_Provided records_.

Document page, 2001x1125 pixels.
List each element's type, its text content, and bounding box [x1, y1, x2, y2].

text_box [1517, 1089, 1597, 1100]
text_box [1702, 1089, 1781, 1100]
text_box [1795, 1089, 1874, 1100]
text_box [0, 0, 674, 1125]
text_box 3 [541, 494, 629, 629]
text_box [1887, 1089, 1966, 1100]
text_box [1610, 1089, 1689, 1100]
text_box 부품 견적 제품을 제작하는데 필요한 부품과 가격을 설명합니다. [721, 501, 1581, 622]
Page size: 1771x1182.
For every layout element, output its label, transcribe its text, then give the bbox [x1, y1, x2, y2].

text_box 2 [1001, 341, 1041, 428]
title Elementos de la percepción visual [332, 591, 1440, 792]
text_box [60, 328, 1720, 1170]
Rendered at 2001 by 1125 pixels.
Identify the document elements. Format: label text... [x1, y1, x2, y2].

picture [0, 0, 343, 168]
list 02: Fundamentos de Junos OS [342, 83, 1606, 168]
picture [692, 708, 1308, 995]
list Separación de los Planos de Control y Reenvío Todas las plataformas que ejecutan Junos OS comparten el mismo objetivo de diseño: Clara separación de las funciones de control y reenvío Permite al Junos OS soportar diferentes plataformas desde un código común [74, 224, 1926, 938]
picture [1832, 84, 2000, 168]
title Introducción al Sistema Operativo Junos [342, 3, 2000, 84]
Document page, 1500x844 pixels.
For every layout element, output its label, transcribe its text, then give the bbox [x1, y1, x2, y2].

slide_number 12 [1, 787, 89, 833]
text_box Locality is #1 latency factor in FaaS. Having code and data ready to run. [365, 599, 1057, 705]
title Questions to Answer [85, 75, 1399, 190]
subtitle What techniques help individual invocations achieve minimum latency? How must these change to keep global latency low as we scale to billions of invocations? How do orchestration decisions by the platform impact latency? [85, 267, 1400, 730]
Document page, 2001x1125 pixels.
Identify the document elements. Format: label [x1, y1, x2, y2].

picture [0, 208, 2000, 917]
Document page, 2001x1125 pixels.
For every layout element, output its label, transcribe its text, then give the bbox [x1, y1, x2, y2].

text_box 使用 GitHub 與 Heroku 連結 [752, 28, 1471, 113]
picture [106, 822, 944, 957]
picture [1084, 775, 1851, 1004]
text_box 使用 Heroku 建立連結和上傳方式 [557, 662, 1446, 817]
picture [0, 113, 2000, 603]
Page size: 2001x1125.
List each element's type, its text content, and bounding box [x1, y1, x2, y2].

_Activity_. What you should do is return the records above exactly, leaving nothing out.

_Written reply_.
Document page, 2001x1125 pixels.
List each element's type, its text content, and bounding box [x1, y1, x2, y2].

text_box [1517, 1089, 1597, 1100]
text_box [1702, 1089, 1781, 1100]
text_box [1795, 1089, 1874, 1100]
text_box [0, 0, 674, 1125]
text_box 3 [541, 494, 629, 629]
text_box [1887, 1089, 1966, 1100]
text_box [1610, 1089, 1689, 1100]
text_box 부품 견적 제품을 제작하는데 필요한 부품과 가격을 설명합니다. [721, 501, 1581, 622]
Page size: 1771x1182.
For every layout element, output its label, transcribe its text, then give the bbox [x1, y1, x2, y2].

text_box 2 [1001, 341, 1041, 428]
title Elementos de la percepción visual [332, 591, 1440, 792]
text_box [60, 328, 1720, 1170]
Rendered at 2001 by 1125 pixels.
Identify the document elements. Format: label text... [x1, y1, x2, y2].

picture [0, 0, 343, 168]
list 02: Fundamentos de Junos OS [342, 83, 1606, 168]
picture [692, 708, 1308, 995]
list Separación de los Planos de Control y Reenvío Todas las plataformas que ejecutan Junos OS comparten el mismo objetivo de diseño: Clara separación de las funciones de control y reenvío Permite al Junos OS soportar diferentes plataformas desde un código común [74, 224, 1926, 938]
picture [1832, 84, 2000, 168]
title Introducción al Sistema Operativo Junos [342, 3, 2000, 84]
Document page, 1500x844 pixels.
For every layout element, output its label, transcribe its text, then give the bbox [x1, y1, x2, y2].

slide_number 12 [1, 787, 89, 833]
text_box Locality is #1 latency factor in FaaS. Having code and data ready to run. [365, 599, 1057, 705]
title Questions to Answer [85, 75, 1399, 190]
subtitle What techniques help individual invocations achieve minimum latency? How must these change to keep global latency low as we scale to billions of invocations? How do orchestration decisions by the platform impact latency? [85, 267, 1400, 730]
Document page, 2001x1125 pixels.
Identify the document elements. Format: label [x1, y1, x2, y2].

picture [0, 208, 2000, 917]
Document page, 2001x1125 pixels.
For every layout element, output its label, transcribe its text, then give the bbox [x1, y1, x2, y2].

text_box 使用 GitHub 與 Heroku 連結 [752, 28, 1471, 113]
picture [106, 822, 944, 957]
picture [1084, 775, 1851, 1004]
text_box 使用 Heroku 建立連結和上傳方式 [557, 662, 1446, 817]
picture [0, 113, 2000, 603]
Page size: 2001x1125.
List each element's type, its text content, and bounding box [x1, y1, x2, y2].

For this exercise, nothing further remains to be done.